Halloween On Shelter Island
I love Halloween on Shelter Island; kids can still go door to door for treats and the parents don’t have to worry that some crazy person slipped razor blades in an apple. I love the Halloween Costume Parade that we have, whole families dress up in themed costumes. My favorite was the family that dressed up as the characters from McDonalds; one was Ronald McDonald, one was a packet of french fries and dad cracked me up as the Hamburglar with stripped tights on his skinny legs. [expand]
Kid costumes today are so much better than the ones we had. We always got those $10 nylon/acetate costumes with a sting that tied in the back of your neck. The costume was only meant to last four hours and would start breaking down about a half hour after you got into it. You, standing there at six years old, fiercely advocating for yourself against the law of the land—your mother who insisted you wear a coat over it. Did you ever see Superman or Wonder Woman wear a coat? Well, if you won that argument chances are your career as a lawyer is doing well. Any-who, the first thing to go on your costume was the tie in the back behind your neck, causing it to slip to one side behind your coat and obscuring the logo of whatever super-hero you were channeling that night.

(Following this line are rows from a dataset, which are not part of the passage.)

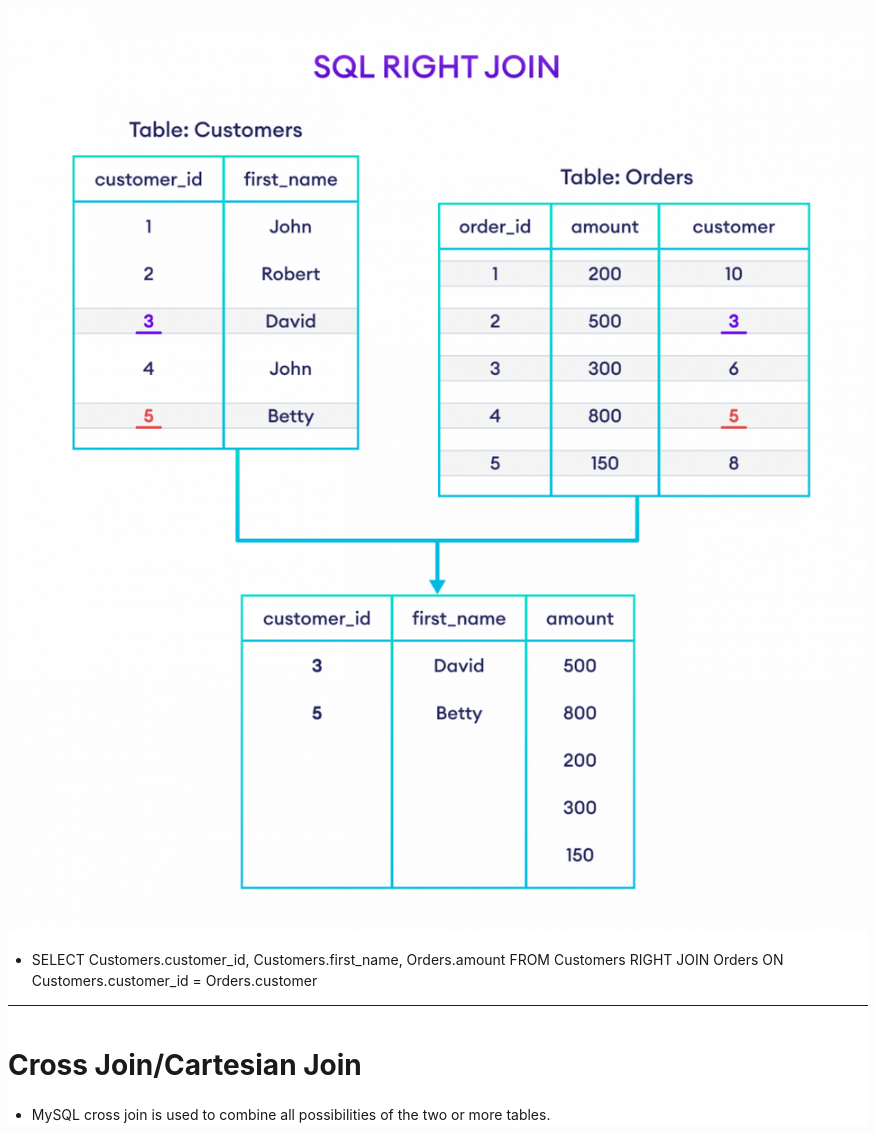 ![bg width:1400px](./right-join.png)

+ SELECT Customers.customer_id, Customers.first_name, Orders.amount
FROM Customers
RIGHT JOIN Orders
ON Customers.customer_id = Orders.customer
----
# Cross Join/Cartesian Join
+ MySQL cross join is used to combine all possibilities of the two or more tables.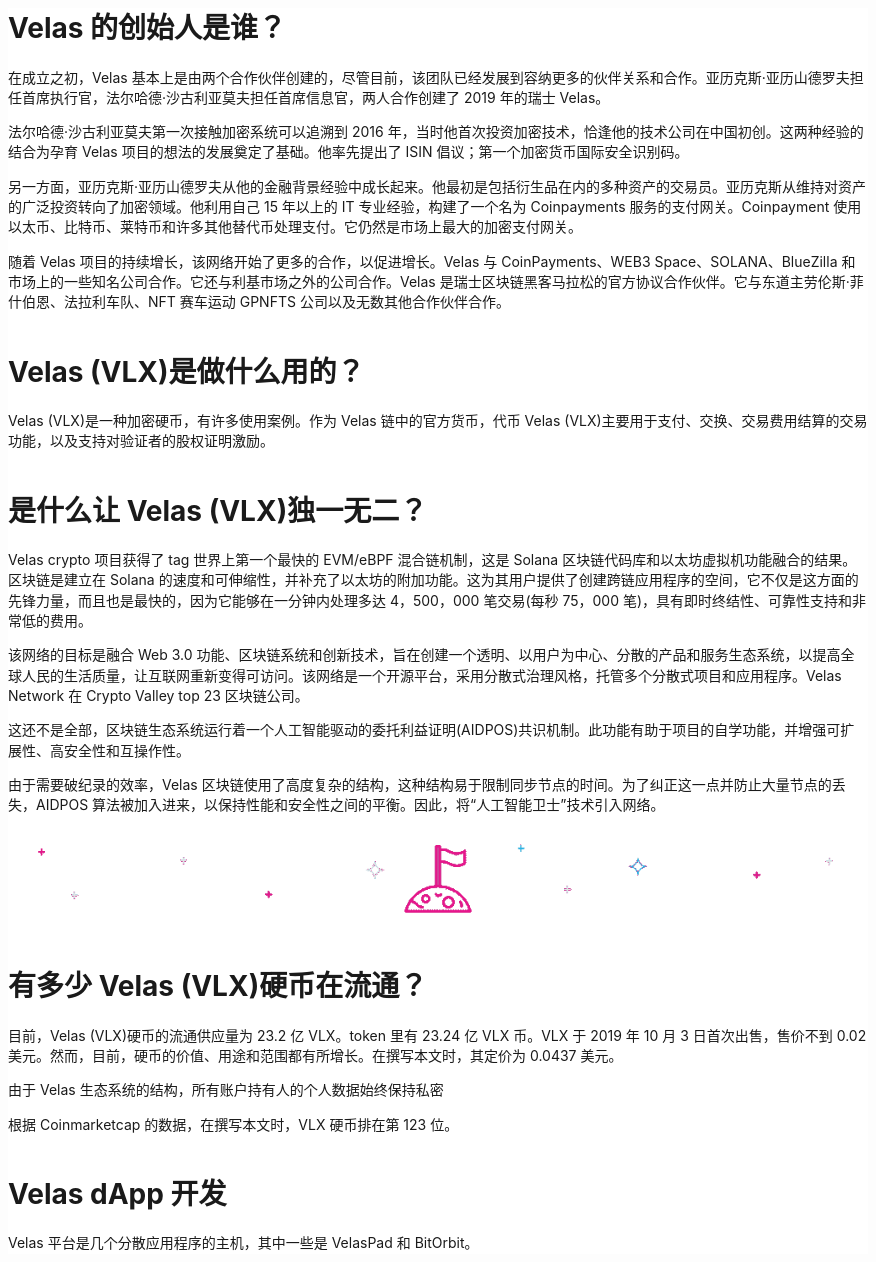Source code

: # Velas 的创始人是谁？

在成立之初，Velas 基本上是由两个合作伙伴创建的，尽管目前，该团队已经发展到容纳更多的伙伴关系和合作。亚历克斯·亚历山德罗夫担任首席执行官，法尔哈德·沙古利亚莫夫担任首席信息官，两人合作创建了 2019 年的瑞士 Velas。

法尔哈德·沙古利亚莫夫第一次接触加密系统可以追溯到 2016 年，当时他首次投资加密技术，恰逢他的技术公司在中国初创。这两种经验的结合为孕育 Velas 项目的想法的发展奠定了基础。他率先提出了 ISIN 倡议；第一个加密货币国际安全识别码。

另一方面，亚历克斯·亚历山德罗夫从他的金融背景经验中成长起来。他最初是包括衍生品在内的多种资产的交易员。亚历克斯从维持对资产的广泛投资转向了加密领域。他利用自己 15 年以上的 IT 专业经验，构建了一个名为 Coinpayments 服务的支付网关。Coinpayment 使用以太币、比特币、莱特币和许多其他替代币处理支付。它仍然是市场上最大的加密支付网关。

随着 Velas 项目的持续增长，该网络开始了更多的合作，以促进增长。Velas 与 CoinPayments、WEB3 Space、SOLANA、BlueZilla 和市场上的一些知名公司合作。它还与利基市场之外的公司合作。Velas 是瑞士区块链黑客马拉松的官方协议合作伙伴。它与东道主劳伦斯·菲什伯恩、法拉利车队、NFT 赛车运动 GPNFTS 公司以及无数其他合作伙伴合作。

# Velas (VLX)是做什么用的？

Velas (VLX)是一种加密硬币，有许多使用案例。作为 Velas 链中的官方货币，代币 Velas (VLX)主要用于支付、交换、交易费用结算的交易功能，以及支持对验证者的股权证明激励。

# 是什么让 Velas (VLX)独一无二？

Velas crypto 项目获得了 tag 世界上第一个最快的 EVM/eBPF 混合链机制，这是 Solana 区块链代码库和以太坊虚拟机功能融合的结果。区块链是建立在 Solana 的速度和可伸缩性，并补充了以太坊的附加功能。这为其用户提供了创建跨链应用程序的空间，它不仅是这方面的先锋力量，而且也是最快的，因为它能够在一分钟内处理多达 4，500，000 笔交易(每秒 75，000 笔)，具有即时终结性、可靠性支持和非常低的费用。

该网络的目标是融合 Web 3.0 功能、区块链系统和创新技术，旨在创建一个透明、以用户为中心、分散的产品和服务生态系统，以提高全球人民的生活质量，让互联网重新变得可访问。该网络是一个开源平台，采用分散式治理风格，托管多个分散式项目和应用程序。Velas Network 在 Crypto Valley top 23 区块链公司。

这还不是全部，区块链生态系统运行着一个人工智能驱动的委托利益证明(AIDPOS)共识机制。此功能有助于项目的自学功能，并增强可扩展性、高安全性和互操作性。

由于需要破纪录的效率，Velas 区块链使用了高度复杂的结构，这种结构易于限制同步节点的时间。为了纠正这一点并防止大量节点的丢失，AIDPOS 算法被加入进来，以保持性能和安全性之间的平衡。因此，将“人工智能卫士”技术引入网络。

![](img/4cff5cedf5141c29e94ddda5c0dce108.png)

# 有多少 Velas (VLX)硬币在流通？

目前，Velas (VLX)硬币的流通供应量为 23.2 亿 VLX。token 里有 23.24 亿 VLX 币。VLX 于 2019 年 10 月 3 日首次出售，售价不到 0.02 美元。然而，目前，硬币的价值、用途和范围都有所增长。在撰写本文时，其定价为 0.0437 美元。

由于 Velas 生态系统的结构，所有账户持有人的个人数据始终保持私密

根据 Coinmarketcap 的数据，在撰写本文时，VLX 硬币排在第 123 位。

# Velas dApp 开发

Velas 平台是几个分散应用程序的主机，其中一些是 VelasPad 和 BitOrbit。
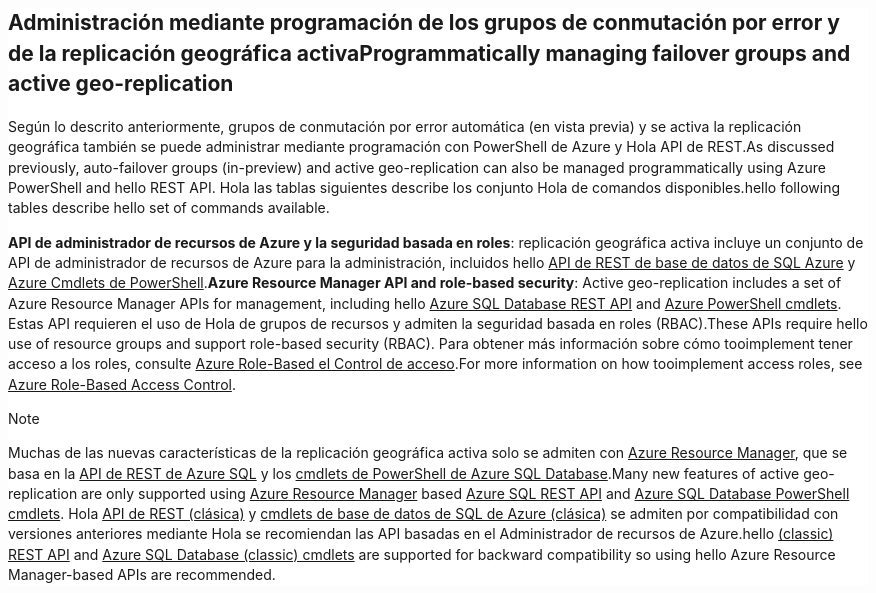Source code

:## <a name="programmatically-managing-failover-groups-and-active-geo-replication"></a><span data-ttu-id="dfe9b-265">Administración mediante programación de los grupos de conmutación por error y de la replicación geográfica activa</span><span class="sxs-lookup"><span data-stu-id="dfe9b-265">Programmatically managing failover groups and active geo-replication</span></span>
<span data-ttu-id="dfe9b-266">Según lo descrito anteriormente, grupos de conmutación por error automática (en vista previa) y se activa la replicación geográfica también se puede administrar mediante programación con PowerShell de Azure y Hola API de REST.</span><span class="sxs-lookup"><span data-stu-id="dfe9b-266">As discussed previously, auto-failover groups (in-preview) and active geo-replication can also be managed programmatically using Azure PowerShell and hello REST API.</span></span> <span data-ttu-id="dfe9b-267">Hola las tablas siguientes describe los conjunto Hola de comandos disponibles.</span><span class="sxs-lookup"><span data-stu-id="dfe9b-267">hello following tables describe hello set of commands available.</span></span>

<span data-ttu-id="dfe9b-268">**API de administrador de recursos de Azure y la seguridad basada en roles**: replicación geográfica activa incluye un conjunto de API de administrador de recursos de Azure para la administración, incluidos hello [API de REST de base de datos de SQL Azure](https://docs.microsoft.com/rest/api/sql/) y [Azure Cmdlets de PowerShell](https://docs.microsoft.com/powershell/azure/overview).</span><span class="sxs-lookup"><span data-stu-id="dfe9b-268">**Azure Resource Manager API and role-based security**: Active geo-replication includes a set of Azure Resource Manager APIs for management, including hello [Azure SQL Database REST API](https://docs.microsoft.com/rest/api/sql/) and [Azure PowerShell cmdlets](https://docs.microsoft.com/powershell/azure/overview).</span></span> <span data-ttu-id="dfe9b-269">Estas API requieren el uso de Hola de grupos de recursos y admiten la seguridad basada en roles (RBAC).</span><span class="sxs-lookup"><span data-stu-id="dfe9b-269">These APIs require hello use of resource groups and support role-based security (RBAC).</span></span> <span data-ttu-id="dfe9b-270">Para obtener más información sobre cómo tooimplement tener acceso a los roles, consulte [Azure Role-Based el Control de acceso](../active-directory/role-based-access-control-what-is.md).</span><span class="sxs-lookup"><span data-stu-id="dfe9b-270">For more information on how tooimplement access roles, see [Azure Role-Based Access Control](../active-directory/role-based-access-control-what-is.md).</span></span>

> [!NOTE]
> <span data-ttu-id="dfe9b-271">Muchas de las nuevas características de la replicación geográfica activa solo se admiten con [Azure Resource Manager](../azure-resource-manager/resource-group-overview.md), que se basa en la [API de REST de Azure SQL](https://msdn.microsoft.com/library/azure/mt163571.aspx) y los [cmdlets de PowerShell de Azure SQL Database](https://msdn.microsoft.com/library/azure/mt574084.aspx).</span><span class="sxs-lookup"><span data-stu-id="dfe9b-271">Many new features of active geo-replication are only supported using [Azure Resource Manager](../azure-resource-manager/resource-group-overview.md) based [Azure SQL REST API](https://msdn.microsoft.com/library/azure/mt163571.aspx) and [Azure SQL Database PowerShell cmdlets](https://msdn.microsoft.com/library/azure/mt574084.aspx).</span></span> <span data-ttu-id="dfe9b-272">Hola [API de REST (clásica)](https://msdn.microsoft.com/library/azure/dn505719.aspx) y [cmdlets de base de datos de SQL de Azure (clásica)](https://msdn.microsoft.com/library/azure/dn546723.aspx) se admiten por compatibilidad con versiones anteriores mediante Hola se recomiendan las API basadas en el Administrador de recursos de Azure.</span><span class="sxs-lookup"><span data-stu-id="dfe9b-272">hello [(classic) REST API](https://msdn.microsoft.com/library/azure/dn505719.aspx) and [Azure SQL Database (classic) cmdlets](https://msdn.microsoft.com/library/azure/dn546723.aspx) are supported for backward compatibility so using hello Azure Resource Manager-based APIs are recommended.</span></span> 
>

Next, the seams of the costume began to stretch, then shred, then open – further contorting your costume under your coat and causing the discomfort of feeling material twist and wrap around your body like a boa.
On top of all this, you had to try to avoid approaching houses at the same time as any other kid who was also wearing your costume. I mean, there can’t be two Batmen together at the same time, on the same porch—it would bend the time-space continuum.
Finally, the big bone to pick with all those cheap costumes is that they were highly flammable, as I learned one night when I stood too close to my Aunt Carol, who was smoking a cigarette on the sidewalk while she waited for us to invade the privacy of our neighbors in search of Bit-of-Honey bars and pennies for our UNICEF milk cartons. I stood too close to Aunt Carol and her cigarette melted a spot on the arm of my costume. It melted into my turtleneck underneath and burned me. A Kid had to be careful in those days, an irritated adult could light you up like a torch!
And the masks—where do I begin? Hard, cheap plastic molded character faces held on with a thin elastic cord. You peered out of the pre-cut eyes which cut your peripheral vision as you re-breathed your own breath until the entire inside of the mask was wet, and when you lifted up the mask, like a fish on the floor of a boat, you gasped for oxygen while frost formed on your wet face in the dark. And there was always a sibling close by to pull the mask away and let it snap back on your face so it would sting for the remainder of the night.
Ah, childhood, no matter how long you live, childhood is the longest half of your life.